The exhibition left me wondering why death is such a taboo topic and I think that it’s because we fear death. I’m not sure that we fear the unknown aspect of death so much as we fear the process of dying – the fact that it might be painful, that we leave behind the people, things and lives that we love. Indeed it’s possible that the very concept of the afterlife, so prevalent in religions and cultures all around the world, came about in response to allay fears about death.

Many religions and cultures focus on how the way we live can affect whether we will enter an idyllic afterlife or not. Ideologies about the afterlife, and the impacts of living actions on the quality of the afterlife we will have, can be traced back to ancient times. It’s interesting to look, for example, at how the burial rites of the Ancient Egyptians were influenced by their belief in the afterlife. Their equivalent of heaven was known as the Land of the Two Fields and they believed that you could only earn your way into the land of two fields by performing good deeds during your life, once again raising questions of moral culpability in relation to the afterlife. Strict adherence to complex rituals was required in order to successfully make the transition from an existence on Earth to immortality. I think that’s probably an idea that makes the afterlife so appealing – a guarantee of immortality, perhaps meaning that we don’t have to view death as an end but instead just see it as a transition, so it fundamentally alters how we perceive death. The Egyptians believed that the journey to the Land of the Two Fields was perilous with many obstacles. Spells were required to overcome these evils and so they were written down on papyrus and left near the mummified body. Food was also required as sustenance for the journey so was also left with body.

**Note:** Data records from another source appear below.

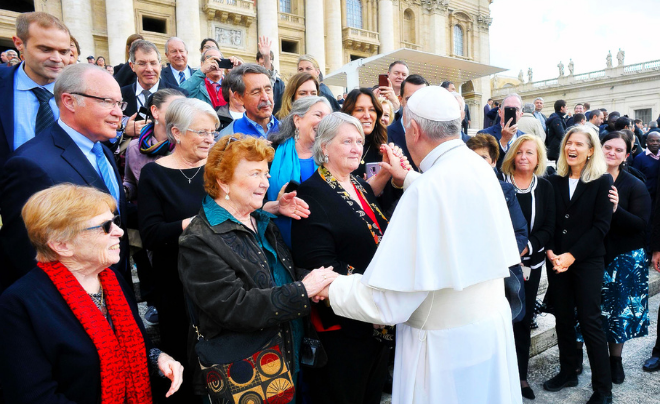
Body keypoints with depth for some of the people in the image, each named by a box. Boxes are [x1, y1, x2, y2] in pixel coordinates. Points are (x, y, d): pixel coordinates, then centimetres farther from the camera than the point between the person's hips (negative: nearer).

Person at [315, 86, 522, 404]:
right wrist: (408, 179, 30)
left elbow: (388, 301, -26)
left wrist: (331, 287, -11)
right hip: (492, 326, 8)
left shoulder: (427, 190, -27)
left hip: (449, 345, -8)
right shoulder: (480, 168, -3)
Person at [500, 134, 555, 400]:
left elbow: (548, 228, 3)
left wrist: (526, 247, -13)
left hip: (531, 263, 3)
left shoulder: (545, 187, 5)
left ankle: (521, 375, 27)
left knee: (524, 318, 12)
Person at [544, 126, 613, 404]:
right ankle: (568, 372, 28)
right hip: (557, 260, 3)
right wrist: (550, 251, -10)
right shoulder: (554, 181, 6)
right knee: (563, 318, 11)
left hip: (587, 260, -3)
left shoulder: (602, 181, -3)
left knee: (589, 320, 0)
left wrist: (572, 255, -14)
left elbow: (601, 225, -8)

If they successfully avoided these obstacles they would reach the gates to the Land of the Two Fields, but before their entry they would have to pass the test in the hall of two truths. The only organ that was left in the mummified body was the heart – the others were placed in canopic jars. The heart was left inside the body because it was thought that the heart was the seat of the soul and the more good deeds you had performed in your lifetime, the lighter your heart would be. The test involved weighing the heart, placed on one side of the scale, and on the other side of the balance was the feather of truth. If one passed this test by having a heart lighter than the feather of truth, they would enter the Land of the Two Fields, if they failed it they would be eaten by a monster known as the devourer and would be gone forever.

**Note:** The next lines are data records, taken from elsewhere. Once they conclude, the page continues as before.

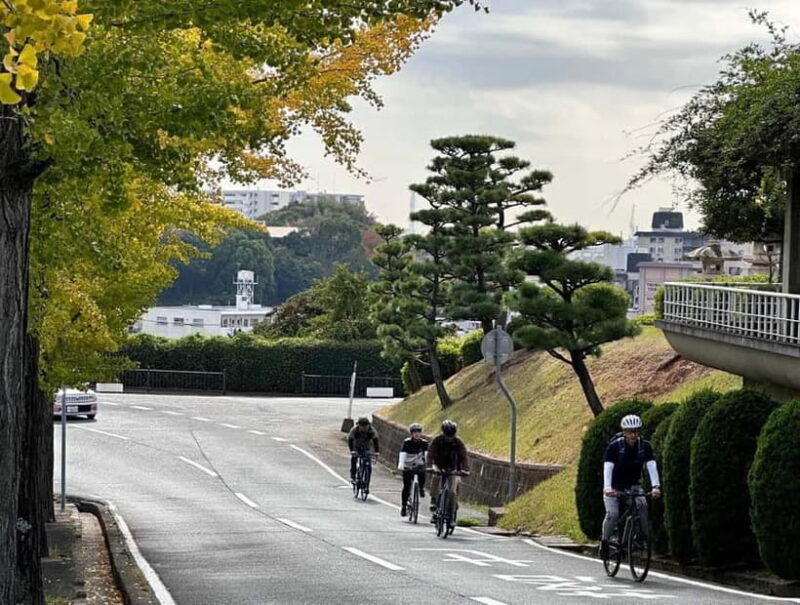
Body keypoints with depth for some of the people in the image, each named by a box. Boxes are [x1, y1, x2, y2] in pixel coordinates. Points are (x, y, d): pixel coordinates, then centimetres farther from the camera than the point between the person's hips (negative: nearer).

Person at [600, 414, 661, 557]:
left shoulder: (644, 446, -12)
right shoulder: (615, 446, -20)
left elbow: (652, 466, -22)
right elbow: (607, 467, -30)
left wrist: (655, 486, -38)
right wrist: (607, 488, -46)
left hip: (632, 485, 3)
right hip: (613, 487, -3)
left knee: (642, 505, -25)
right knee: (613, 514, -22)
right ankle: (605, 542, -1)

So we can see how ideas about the afterlife have arguably always been intrinsically intertwined with ideas about religion. More widely though, we see how they are entrenched in moral values that it was deemed appropriate to adhere to. We therefore almost get the sense that the overriding ideology that governs all forms of the afterlife is that the main purpose of life is that it should be lived in such a way that it guarantees entrance to a happy afterlife, with an emphasis on morality. From a more practical perspective, if we take the view that organised religion is entangled with government and power structures; it was probably a good way of ensuring that society remained in functioning order by scaring people into acting in the interests of society on the premise that this would guarantee their entry into an idyllic, utopian afterlife.

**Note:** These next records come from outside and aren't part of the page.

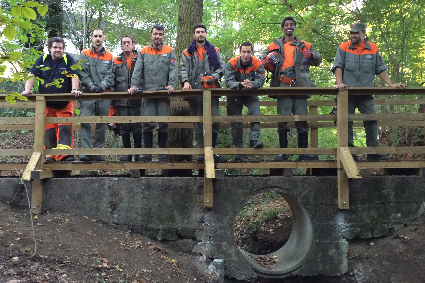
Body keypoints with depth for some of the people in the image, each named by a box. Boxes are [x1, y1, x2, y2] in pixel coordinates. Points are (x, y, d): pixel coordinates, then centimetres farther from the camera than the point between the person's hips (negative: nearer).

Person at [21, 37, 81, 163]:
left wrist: (75, 89, -25)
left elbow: (74, 75, -9)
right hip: (46, 103, 2)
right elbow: (32, 75, 3)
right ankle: (50, 155, 7)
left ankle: (66, 153, -12)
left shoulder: (68, 59, 0)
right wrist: (27, 90, -10)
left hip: (65, 104, -2)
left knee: (65, 128, -9)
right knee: (49, 129, 2)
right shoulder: (43, 59, 6)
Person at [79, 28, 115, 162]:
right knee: (85, 122, -12)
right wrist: (91, 85, -13)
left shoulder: (109, 56, 15)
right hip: (88, 94, -2)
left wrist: (103, 85, -11)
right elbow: (82, 73, 0)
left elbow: (111, 74, 6)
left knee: (102, 125, 5)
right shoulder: (85, 54, 10)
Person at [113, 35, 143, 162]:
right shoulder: (116, 61, 14)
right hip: (121, 100, 2)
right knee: (124, 127, 4)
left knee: (137, 126, -1)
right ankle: (127, 153, 12)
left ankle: (138, 153, 7)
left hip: (136, 99, -2)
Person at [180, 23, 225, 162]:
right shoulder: (187, 52, 15)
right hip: (194, 91, 1)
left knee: (214, 120, -10)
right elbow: (183, 68, 6)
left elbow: (221, 67, 10)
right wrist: (185, 81, -12)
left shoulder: (213, 50, 16)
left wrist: (213, 77, -8)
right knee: (198, 123, 1)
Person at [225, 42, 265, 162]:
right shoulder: (231, 64, -17)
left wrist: (251, 84, -47)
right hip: (235, 95, 0)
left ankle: (254, 140, -26)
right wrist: (241, 85, -46)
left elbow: (260, 81, -24)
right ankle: (239, 150, 10)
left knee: (255, 114, -26)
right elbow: (229, 82, -27)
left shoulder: (257, 64, -14)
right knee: (236, 122, 2)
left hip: (251, 95, 1)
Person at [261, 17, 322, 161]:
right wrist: (266, 63, 2)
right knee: (282, 119, -4)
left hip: (300, 87, 1)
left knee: (302, 119, -1)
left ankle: (303, 152, 5)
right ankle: (283, 152, 2)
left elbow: (318, 60, 19)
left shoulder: (304, 46, 18)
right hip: (283, 87, -1)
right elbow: (264, 58, 27)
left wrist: (311, 55, -4)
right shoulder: (275, 45, 17)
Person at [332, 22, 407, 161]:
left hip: (366, 92, 1)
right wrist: (339, 83, -15)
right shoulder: (343, 48, 7)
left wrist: (391, 84, 3)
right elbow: (338, 66, 0)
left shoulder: (373, 49, 10)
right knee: (346, 122, -1)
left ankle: (373, 153, 1)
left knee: (371, 120, -5)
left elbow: (380, 69, 12)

This is perhaps emphasised by the fact that atheists reject the very existence of an afterlife, with Richard Dawkins arguing that “Not believing in an afterlife gives greater meaning and greater fullness to the one life we have. You don’t mess around wasting your time in this life because you expect to have another one. You’re not going to get another life. Make the most of this one.”

The Death exhibition included a quote from Isaac Asimov, who suggested that “Life is pleasant. Death is peaceful. It's the transition that's troublesome.” So whether you believe there is a utopian, heavenly afterlife or that we will enter into an oblivion of nothingness, it’s arguable that both views of the afterlife are a guarantee of peace and so a belief in the afterlife (or lack of it) in turn, has the capacity to diminish our fears about death.